Posted: 5:40 pm Monday, July 18th, 2016

Kim Kardashian & Kanye West May Have Some Legal Trouble After Sharing Video of Taylor Swift 

By mjonbli

2009 MTV Video Music Awards - Show

NEW YORK – SEPTEMBER 13: Kanye West (L) jumps onstage after Taylor Swift (C) won the “Best Female Video” award during the 2009 MTV Video Music Awards at Radio City Music Hall on September 13, 2009 in New York City. (Photo by Christopher Polk/Getty Images)

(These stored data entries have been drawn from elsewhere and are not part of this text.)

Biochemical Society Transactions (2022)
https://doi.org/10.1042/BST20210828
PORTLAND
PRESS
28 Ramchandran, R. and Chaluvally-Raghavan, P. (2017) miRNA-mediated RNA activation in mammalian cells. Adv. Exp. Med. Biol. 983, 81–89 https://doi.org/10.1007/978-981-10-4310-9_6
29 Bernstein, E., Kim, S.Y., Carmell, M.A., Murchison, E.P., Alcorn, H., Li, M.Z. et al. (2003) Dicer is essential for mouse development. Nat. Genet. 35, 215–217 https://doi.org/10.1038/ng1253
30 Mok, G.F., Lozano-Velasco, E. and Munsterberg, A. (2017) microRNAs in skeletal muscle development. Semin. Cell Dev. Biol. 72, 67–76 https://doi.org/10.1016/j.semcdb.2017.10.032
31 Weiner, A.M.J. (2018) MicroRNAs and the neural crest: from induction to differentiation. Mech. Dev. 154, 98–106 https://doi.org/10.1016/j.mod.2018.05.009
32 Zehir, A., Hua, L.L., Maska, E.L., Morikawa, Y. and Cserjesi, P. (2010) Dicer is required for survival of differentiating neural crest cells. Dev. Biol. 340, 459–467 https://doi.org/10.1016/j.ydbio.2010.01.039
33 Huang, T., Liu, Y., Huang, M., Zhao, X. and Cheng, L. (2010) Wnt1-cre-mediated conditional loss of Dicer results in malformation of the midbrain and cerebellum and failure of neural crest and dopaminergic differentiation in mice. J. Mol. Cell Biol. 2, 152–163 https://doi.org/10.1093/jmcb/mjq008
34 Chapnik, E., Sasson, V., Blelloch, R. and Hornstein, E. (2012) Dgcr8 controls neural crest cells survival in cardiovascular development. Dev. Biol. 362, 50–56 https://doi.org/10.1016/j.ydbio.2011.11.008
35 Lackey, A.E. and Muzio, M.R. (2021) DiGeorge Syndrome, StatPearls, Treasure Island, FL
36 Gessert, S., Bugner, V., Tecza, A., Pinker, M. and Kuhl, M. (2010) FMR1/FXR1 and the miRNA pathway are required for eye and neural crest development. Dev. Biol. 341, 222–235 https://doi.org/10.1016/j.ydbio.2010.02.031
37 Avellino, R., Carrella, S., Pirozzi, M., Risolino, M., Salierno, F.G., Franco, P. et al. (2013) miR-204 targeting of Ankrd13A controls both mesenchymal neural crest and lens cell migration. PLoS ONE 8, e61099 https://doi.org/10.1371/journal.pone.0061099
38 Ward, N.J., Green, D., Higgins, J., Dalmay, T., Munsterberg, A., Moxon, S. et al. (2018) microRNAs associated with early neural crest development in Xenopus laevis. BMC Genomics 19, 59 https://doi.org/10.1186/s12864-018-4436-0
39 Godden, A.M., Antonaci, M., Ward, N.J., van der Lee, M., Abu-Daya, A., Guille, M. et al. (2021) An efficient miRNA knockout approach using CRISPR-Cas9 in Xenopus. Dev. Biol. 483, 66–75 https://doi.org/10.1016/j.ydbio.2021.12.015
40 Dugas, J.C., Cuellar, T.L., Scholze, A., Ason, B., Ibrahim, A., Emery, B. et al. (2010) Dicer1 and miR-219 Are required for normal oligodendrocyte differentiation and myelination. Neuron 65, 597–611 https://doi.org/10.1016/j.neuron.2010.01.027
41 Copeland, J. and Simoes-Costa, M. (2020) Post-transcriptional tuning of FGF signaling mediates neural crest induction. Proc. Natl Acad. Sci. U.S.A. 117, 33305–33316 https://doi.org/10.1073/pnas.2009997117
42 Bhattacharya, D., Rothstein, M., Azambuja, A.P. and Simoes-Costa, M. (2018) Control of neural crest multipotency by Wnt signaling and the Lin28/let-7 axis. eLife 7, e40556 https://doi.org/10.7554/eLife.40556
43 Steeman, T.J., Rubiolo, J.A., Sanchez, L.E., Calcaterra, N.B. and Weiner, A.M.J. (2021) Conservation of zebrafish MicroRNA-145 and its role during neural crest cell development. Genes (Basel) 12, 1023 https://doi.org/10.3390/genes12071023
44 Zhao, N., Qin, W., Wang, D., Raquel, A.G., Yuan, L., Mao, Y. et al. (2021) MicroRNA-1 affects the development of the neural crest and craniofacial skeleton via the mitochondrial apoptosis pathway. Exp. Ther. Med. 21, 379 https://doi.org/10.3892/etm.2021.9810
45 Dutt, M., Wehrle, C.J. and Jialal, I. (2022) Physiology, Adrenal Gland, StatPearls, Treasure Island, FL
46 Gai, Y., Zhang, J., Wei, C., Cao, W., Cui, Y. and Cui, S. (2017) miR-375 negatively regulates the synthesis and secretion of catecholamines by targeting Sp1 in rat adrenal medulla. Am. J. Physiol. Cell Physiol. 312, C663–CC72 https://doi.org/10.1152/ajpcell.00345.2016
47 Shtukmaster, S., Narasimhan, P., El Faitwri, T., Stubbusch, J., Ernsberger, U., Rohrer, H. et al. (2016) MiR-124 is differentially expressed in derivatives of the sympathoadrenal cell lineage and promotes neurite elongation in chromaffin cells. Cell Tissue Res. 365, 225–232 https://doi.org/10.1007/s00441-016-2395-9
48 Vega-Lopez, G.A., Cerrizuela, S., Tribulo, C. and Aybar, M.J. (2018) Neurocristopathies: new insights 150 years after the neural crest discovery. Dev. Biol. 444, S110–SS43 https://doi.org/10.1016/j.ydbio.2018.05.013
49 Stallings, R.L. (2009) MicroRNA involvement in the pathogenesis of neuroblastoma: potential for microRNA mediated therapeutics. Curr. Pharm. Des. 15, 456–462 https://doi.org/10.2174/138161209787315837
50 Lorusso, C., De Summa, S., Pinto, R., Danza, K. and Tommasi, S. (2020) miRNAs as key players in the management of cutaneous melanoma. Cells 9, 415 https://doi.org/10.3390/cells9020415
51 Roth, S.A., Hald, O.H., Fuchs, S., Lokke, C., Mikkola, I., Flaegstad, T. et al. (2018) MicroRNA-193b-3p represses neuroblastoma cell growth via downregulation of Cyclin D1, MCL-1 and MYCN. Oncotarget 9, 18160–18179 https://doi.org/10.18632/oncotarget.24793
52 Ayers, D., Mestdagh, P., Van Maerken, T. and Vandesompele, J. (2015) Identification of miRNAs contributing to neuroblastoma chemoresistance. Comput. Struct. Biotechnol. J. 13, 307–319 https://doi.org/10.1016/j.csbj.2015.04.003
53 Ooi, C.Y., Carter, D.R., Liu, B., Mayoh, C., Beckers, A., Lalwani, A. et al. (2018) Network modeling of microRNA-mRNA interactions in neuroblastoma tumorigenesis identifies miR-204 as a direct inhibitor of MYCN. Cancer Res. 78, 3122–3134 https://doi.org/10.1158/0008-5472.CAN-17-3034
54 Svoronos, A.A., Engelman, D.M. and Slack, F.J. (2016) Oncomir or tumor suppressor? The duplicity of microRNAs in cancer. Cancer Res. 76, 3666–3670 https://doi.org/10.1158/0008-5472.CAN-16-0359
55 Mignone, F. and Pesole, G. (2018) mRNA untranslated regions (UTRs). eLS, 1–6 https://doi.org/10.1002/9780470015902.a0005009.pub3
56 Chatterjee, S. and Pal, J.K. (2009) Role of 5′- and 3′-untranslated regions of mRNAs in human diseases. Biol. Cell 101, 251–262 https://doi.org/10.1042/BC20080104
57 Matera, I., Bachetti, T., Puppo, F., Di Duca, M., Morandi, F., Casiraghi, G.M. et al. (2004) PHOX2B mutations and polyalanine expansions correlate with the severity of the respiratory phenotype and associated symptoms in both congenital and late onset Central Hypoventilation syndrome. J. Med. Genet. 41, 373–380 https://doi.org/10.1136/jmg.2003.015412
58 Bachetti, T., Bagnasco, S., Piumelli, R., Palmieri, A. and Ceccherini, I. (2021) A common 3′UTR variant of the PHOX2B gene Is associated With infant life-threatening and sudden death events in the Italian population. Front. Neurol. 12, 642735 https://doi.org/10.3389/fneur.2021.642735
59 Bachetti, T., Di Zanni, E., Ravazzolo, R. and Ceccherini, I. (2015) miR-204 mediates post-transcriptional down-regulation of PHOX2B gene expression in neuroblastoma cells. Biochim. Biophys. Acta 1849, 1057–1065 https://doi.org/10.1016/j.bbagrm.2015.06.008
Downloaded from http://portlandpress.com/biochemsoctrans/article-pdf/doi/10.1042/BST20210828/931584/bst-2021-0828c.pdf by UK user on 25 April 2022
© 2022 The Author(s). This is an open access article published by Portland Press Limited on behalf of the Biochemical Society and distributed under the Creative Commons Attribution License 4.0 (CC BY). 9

Taylor Swift is firing back after Kim Kardashian exposed her conversation with Kanye West about her involvement in Kanye’s controversial song “Famous.”  After this Sunday’s episode of KUWTK, where Kim defended her husband, & expressing how “fed up” she was over this whole Kanye West vs. Taylor Swift fiasco, Kim posted a video to Snapchat showing Kanye & Taylor on the phone discussing the lyrics. In the video, Swift can allegedly be heard approving the West lyrics: “… I feel like me and Taylor might still have sex.” Swift originally released a statement about the track, saying the rapper “did not call for approval, but to ask Taylor to release his single ‘Famous’ on her Twitter account.” She also added that she was “never made aware of the actual lyrics, ‘I made that bi**h famous.’”  Multiple sources confirm that West recorded the conversation from Los Angeles and that the rapper did not tell Swift at the start of the conversation that he was recording. If that is the case, he may have violated California’s “two-party consent” law. The two-party consent law makes it a felony to record or eavesdrop on any confidential communication – namely, a phone call – without the consent of all those involved, Gregory G. Brown, Esq. of Irvine-based business, family and trial law firm Brown & Charbonneau, LLP says. As Swift likely had a reasonable expectation that the call would be private, West would be in violation of the wiretapping law. “It’s a crime to do that, and the potential punishment is $2,500 dollars per violation and up to a year in prison,” Brown says, adding, “There are also civil damages that you can get, which is $3,000 or three times the actual damages.” Multiple insiders also say that the rapper always records his entire album-creation process for his archives and he is not afraid of any impending litigation. After he released the music video for the song, the rapper tweeted “Can somebody sue me already #I’llwait.”  Be careful what you wish for, Yeezy!